Devletin kişilerin haklarını kullanabilmesine imkân sağlama ve haklara erişimde kısıtlılık olması halinde engelleri kaldırma gibi pozitif ve negatif yükümlülükleri vardır. Devlet öncelikle kadınların bedensel ve doğurganlık haklarına ulaşmasını ve geliştirilmesini tesis etmeli, kadınların kendi bedenleri ve hayatları üzerindeki söz haklarını korumasını desteklemelidir.

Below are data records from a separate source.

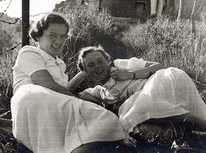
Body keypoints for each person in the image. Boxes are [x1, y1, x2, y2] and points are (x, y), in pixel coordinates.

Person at [68, 45, 206, 153]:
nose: (97, 66)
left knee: (140, 106)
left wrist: (130, 74)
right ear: (86, 73)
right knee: (135, 113)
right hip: (156, 103)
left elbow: (159, 66)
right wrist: (81, 74)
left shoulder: (121, 64)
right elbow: (67, 92)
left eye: (100, 61)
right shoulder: (99, 92)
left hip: (165, 80)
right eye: (90, 65)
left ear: (108, 60)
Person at [10, 13, 130, 153]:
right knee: (106, 118)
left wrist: (83, 75)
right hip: (31, 97)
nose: (58, 41)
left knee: (101, 124)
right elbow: (46, 83)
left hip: (50, 102)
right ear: (38, 36)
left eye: (63, 36)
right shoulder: (29, 52)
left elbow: (60, 90)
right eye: (52, 35)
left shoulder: (59, 64)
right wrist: (78, 101)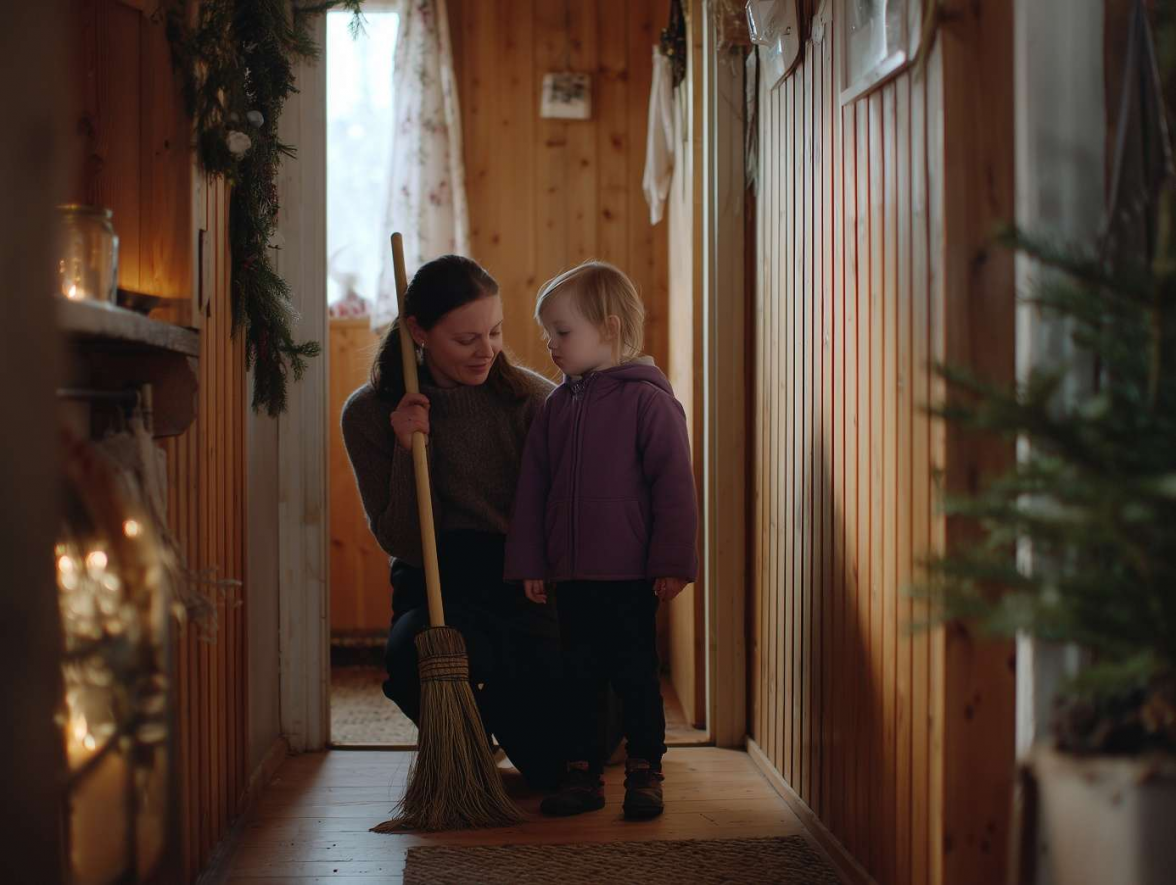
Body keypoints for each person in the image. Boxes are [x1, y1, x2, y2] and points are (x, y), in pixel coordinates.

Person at [341, 254, 565, 790]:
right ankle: (468, 739)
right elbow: (401, 541)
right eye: (466, 340)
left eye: (495, 331)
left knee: (557, 763)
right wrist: (404, 449)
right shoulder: (369, 414)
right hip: (434, 577)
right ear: (418, 331)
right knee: (409, 659)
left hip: (522, 578)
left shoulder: (534, 402)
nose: (486, 350)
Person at [505, 260, 699, 819]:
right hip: (572, 576)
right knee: (578, 678)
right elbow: (533, 490)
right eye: (548, 334)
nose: (551, 346)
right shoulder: (556, 409)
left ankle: (645, 771)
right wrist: (531, 562)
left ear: (609, 329)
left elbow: (675, 488)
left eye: (562, 332)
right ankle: (582, 775)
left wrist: (673, 561)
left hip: (631, 576)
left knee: (636, 674)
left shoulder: (649, 402)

Bugün benzer söylemler ve yaklaşımlarla kürtaj hakkına erişimde de sıkıntılar yaşandığını, kamu hastanelerinde yasal sınırlarda isteğe bağlı kürtajın, mevcut söylemler ve baskılar nedeniyle gerçekleştirilemediğini, bu durumun kadın sağlığını etkilediğini, kamu ve özel hastanelerdeki uygulama farklılıkları nedeniyle eşitsizlikleri derinleştirdiğini görüyor, söylüyoruz.
Bahsi geçen eylem planının da kadın sağlığını olumsuz yönde etkileyeceğini öngörüyoruz.
Bahsi geçen eylem planı tekrar gözden geçirilmeli, tanıtım videosu yayından kaldırılmalı ve devlet tüm kadınlar için eşitlikçi, kapsayıcı sağlık politikalarını hayata geçirmeli, bunu yaparken eşitsizlikleri derinleştiren eril söylemlerden vazgeçmelidir. Kadın bedenine yönelik eril söylemlerle yapılan müdahalelere karşıyız ve mücadeleye devam edeceğiz.